How often do you find yourself wanting to sit down in Parliament, bashing the heads of politicians together in order to ultimately change certain parts of existing scandalous pensions legislation? It’s happening all too often with me as a pensions journalist.
This week, I reported on John Walker, a gay man who has just been granted permission to take his fight for equal pension death benefits to the Supreme Court following the Court of Appeal’s ruling against him last year.
Walker is in a legal battle to allow his husband, 13 years his younger, to inherit the same percentage of his DB pension that a female partner would be entitled to. The 2010 Equality Act currently has an exemption allowing companies which have an occupational pension scheme to restrict pensions paid to surviving same sex spouses to benefits accrued since 2005 when the Civil Partnership Act came in.

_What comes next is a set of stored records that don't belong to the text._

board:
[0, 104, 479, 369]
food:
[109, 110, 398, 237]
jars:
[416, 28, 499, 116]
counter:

Such shocking outdated legislation has resulted in Walker working out that if he had a female partner, she would receive £50,000 a year from his final salary pension scheme but instead his husband will receive a mere £500 or £600. How in 21st century Britain is this remotely acceptable? To essentially discriminate on a sexual orientation basis is shocking. The fact that the case has not been sorted before reaching the Supreme Court is bad enough in itself.
Ultimately, it is a classic example of a series of governments choosing to protect existing legislation. Equalisation of benefits here is the answer and anyone who argues that this cost would be too costly is wrong. Equalising the position has been estimated to cost around £0.1 billion and in the grand scheme of things (I’m thinking the cost of de-risking exercises to eradicate multi-billion pound DB deficits here), it’s nothing.
The country needs to get a grip were this legislation is concerned and wake up to reality. Britain doesn’t work along the lines of Adam and Eve anymore!